A nova pele assenta bem ao cantor. Foi um magnífico concerto, onde as baladas se tornaram ainda mais soturnas, onde até as batidas dançáveis arrefeceram no ritmo ou nos decibéis para abrirem lugar às palavras e aos silêncios. Pedro Abrunhosa explicou que atravessa uma fase em que precisou de proceder a “um exorcismo interno”, de estabelecer “uma relação mais interior com as minhas músicas”, e procedeu a uma razoavelmente profunda transformação das suas canções. Ouvir Não posso mais sem a energia explosiva da origem (Viagens, de 1994) foi muito mais do que surpreendente: foi a prova cabal da riqueza das composições do autor e da sua enorme capacidade musical para recriar as bases da sua própria inspiração.

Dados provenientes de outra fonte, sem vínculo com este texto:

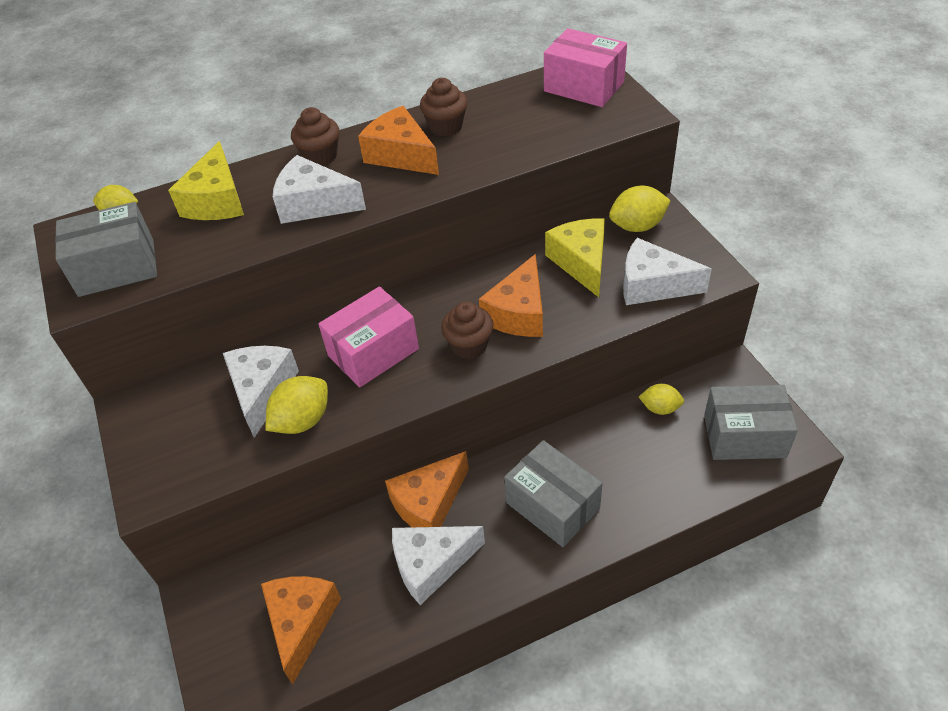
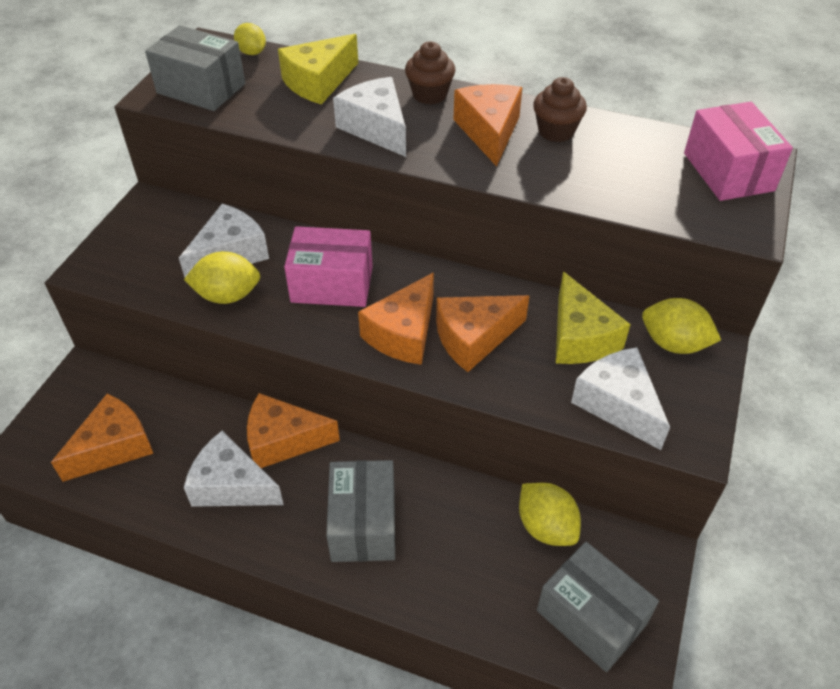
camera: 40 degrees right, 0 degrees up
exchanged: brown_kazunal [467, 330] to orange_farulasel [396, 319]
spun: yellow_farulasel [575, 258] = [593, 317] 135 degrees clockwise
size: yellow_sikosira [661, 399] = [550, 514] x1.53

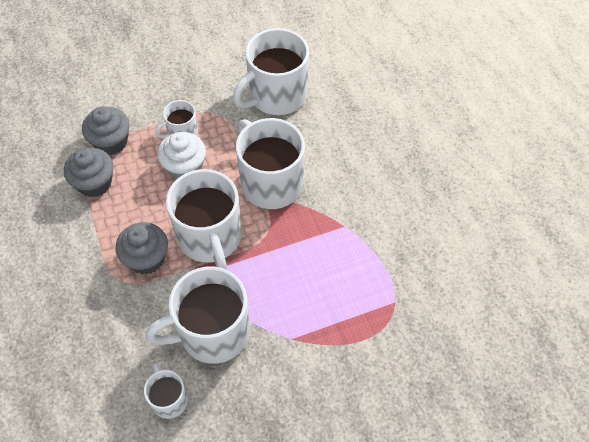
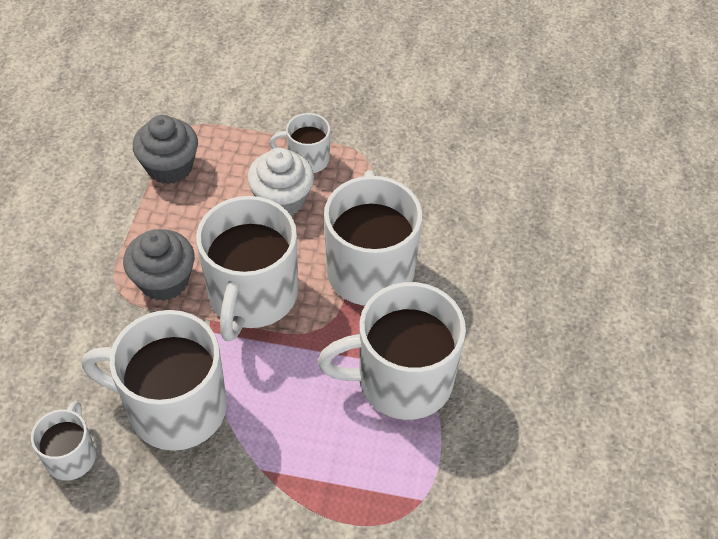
camera: 30 degrees right, 5 degrees down
missing: grey_kazunal [106, 130]
relocated: white_tivake [271, 71] to [392, 351]

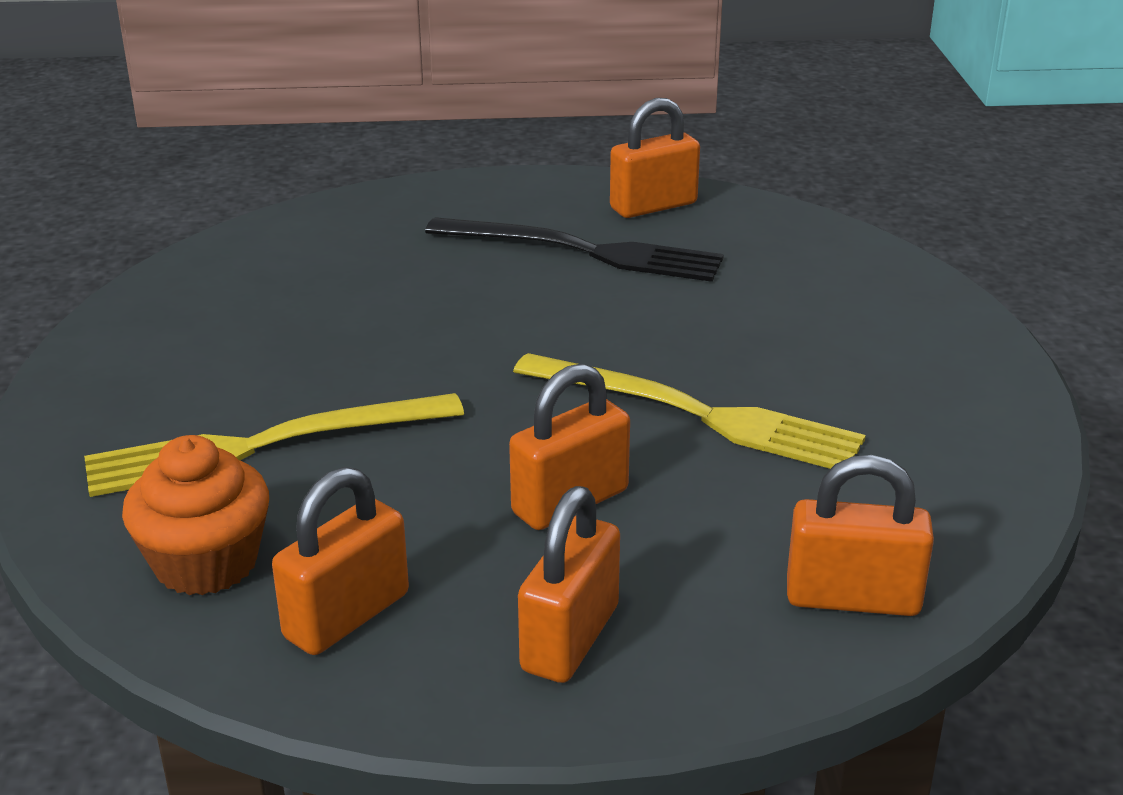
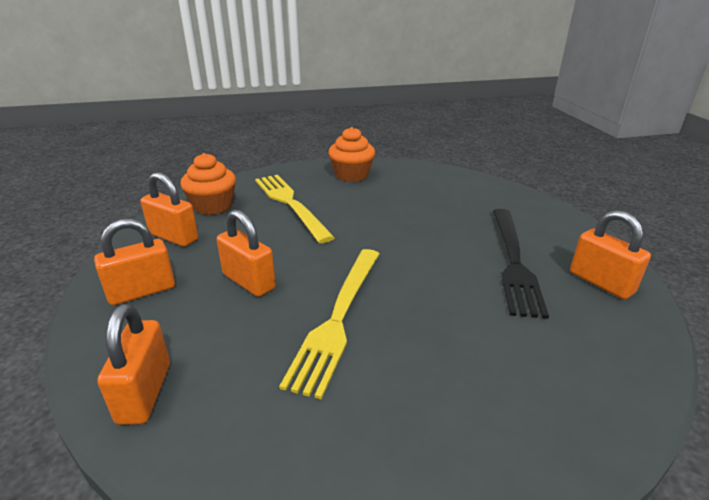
camera: 80 degrees right, 0 degrees up
appeared: orange_kazunal [351, 154]
spun:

O concerto deste sábado, o último de uma série de quatro que lotaram os coliseus de Lisboa e do Porto, começou como um prenúncio do que estava para vir: com Pedro Abrunhosa na penumbra, sentado ao piano, a interpretar uma versão mais balbuciada de Momento. A primeira fase do espectáculo assim se manteria, com a mesma luz ténue, a mesma narrativa despojada, quase crua, na qual os versos se impuseram à melodia, com Pedro Abrunhosa a oscilar entre o papel de cantor e o de diseur. Várias vezes esses versos apareciam escritos num muro de projecção do palco, numa espécie de karaoke que não era destinado às cordas vocais, mas à leitura interior, no máximo talvez à recitação a meia voz.

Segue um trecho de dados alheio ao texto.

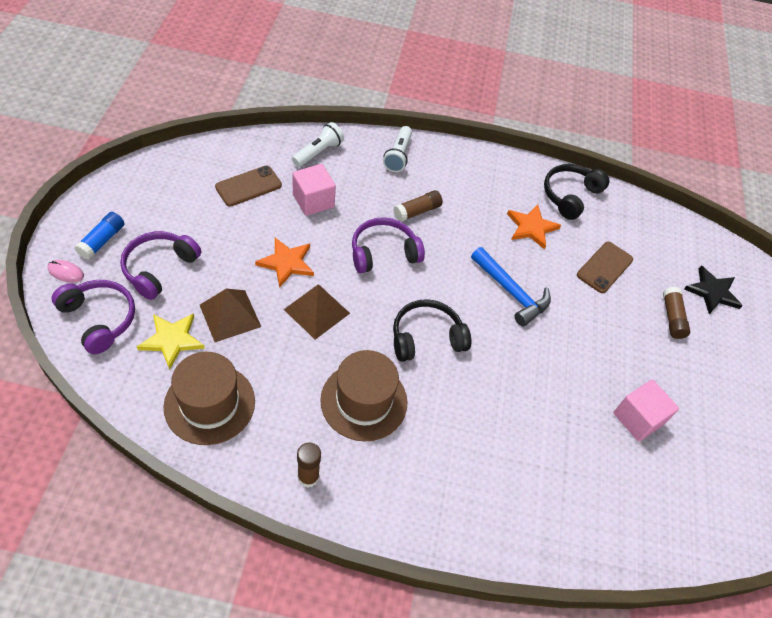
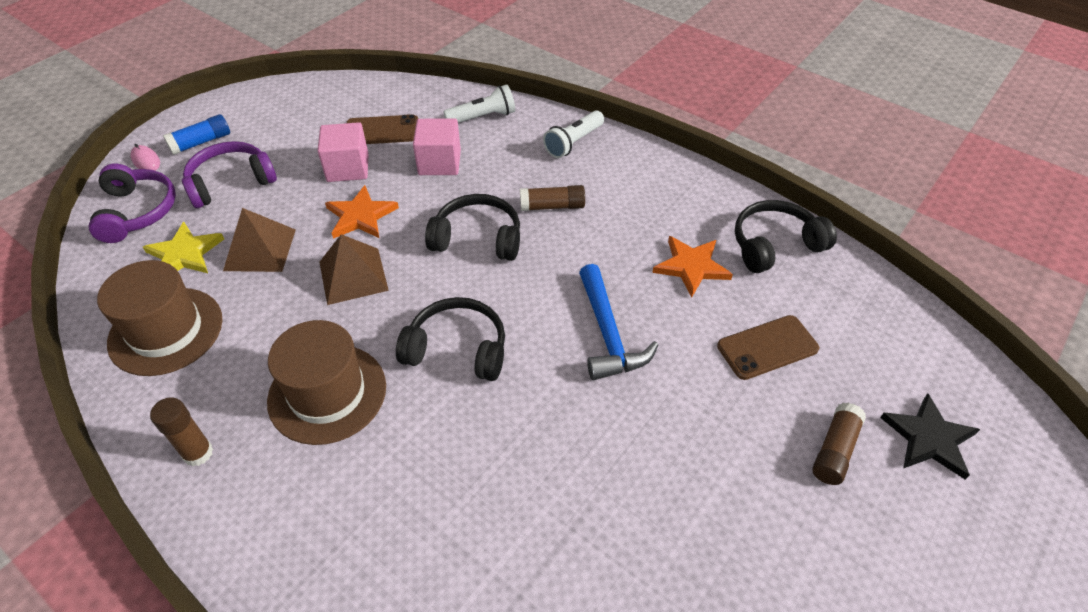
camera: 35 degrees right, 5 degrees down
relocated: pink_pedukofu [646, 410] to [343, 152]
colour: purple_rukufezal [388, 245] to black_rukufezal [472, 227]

A introdução do primeiro tema do seu novo disco (Espiritual, de 2018) aconteceu com Vamos levantar voo e pela primeira vez apareceu a magnífica banda que acompanha o cantor desde Longe – já lá vão quase dez anos. Mas nem uma dúzia de músicos no palco transformou o pendor intimista com que Pedro Abrunhosa preparou estes concertos. O ritmo permaneceu mais arrastado, a intensidade mais contida, mesmo em canções como Fazer o que ainda não foi feito, e as palavras do cancioneiro do cantor, que falam de distância, de viagens, de amores urgentes, de solidão ou, na sua sempre presente mensagem política, de muros, apareceram sempre sublinhadas no contexto das canções. Se, nos primeiros instantes, a quietude, quase placidez, do concerto parecia causar estranheza a um público habituado a saltos, gritos e mergulhos até ao limiar do rock mais duro, a meio o Coliseu estava rendido.

Como Pedro Abrunhosa é um animal de palco e sabe gerir as expectativas de um público que conhece muito bem (na plateia estavam os que o acompanham há quase 30 anos, mas nas tribunas e na galeria dominava um público muito mais jovem e recentemente convertido), a partir de então a aposta estava ganha. A admirável reinvenção de Não posso mais, numa opção mais bluesy, suscitou a primeira de muitas apoteoses.  Pelo meio, o talento dos músicos do Comité Caviar foi-se desenrolando – é, por exemplo, deliciosa a forma como Bruno Macedo usa o bottleneck nos seus solos de guitarra, embora seja talvez mais prodigiosa a forma como a direcção musical de Cláudio Souto deu expressão às novas roupagens das canções de Abrunhosa. Lá para o final, a osmose entre a plateia e o palco em Ilumina-me serviu apenas como um certificado de consagração: o público deu-se bem com este Abrunhosa em versão minimalista.

Para quem está habituado a ver Pedro Abrunhosa em diferentes formatos (na baixa do Porto, em estádios de futebol de cidades médias ou no Coliseu) e o acompanha há alguns anos, o que se pode dizer é que esta mudança de trajectória cai bem. Mesmo usando matéria-prima antiga, este concerto de quase três horas soou a novo. E, mais importante ainda, soou muito bem. E deixa boas expectativas. A riqueza das composições de Pedro Abrunhosa e muitos dos seus poemas são uma matéria plástica que desafia a criação – mesmo que em momentos anteriores tenha havido arranjos especiais para muitas das suas músicas, dificilmente atingiram a dimensão ouvida neste concerto. Por estes dias, em Lisboa e no Porto, ouviu-se um outro Abrunhosa que continua a ser profundamente Abrunhosa, mesmo que se apresente de blazer e não tenha de transpirar. Sinal de inconformismo, de maturidade ou de encruzilhada criativa, pouco importa.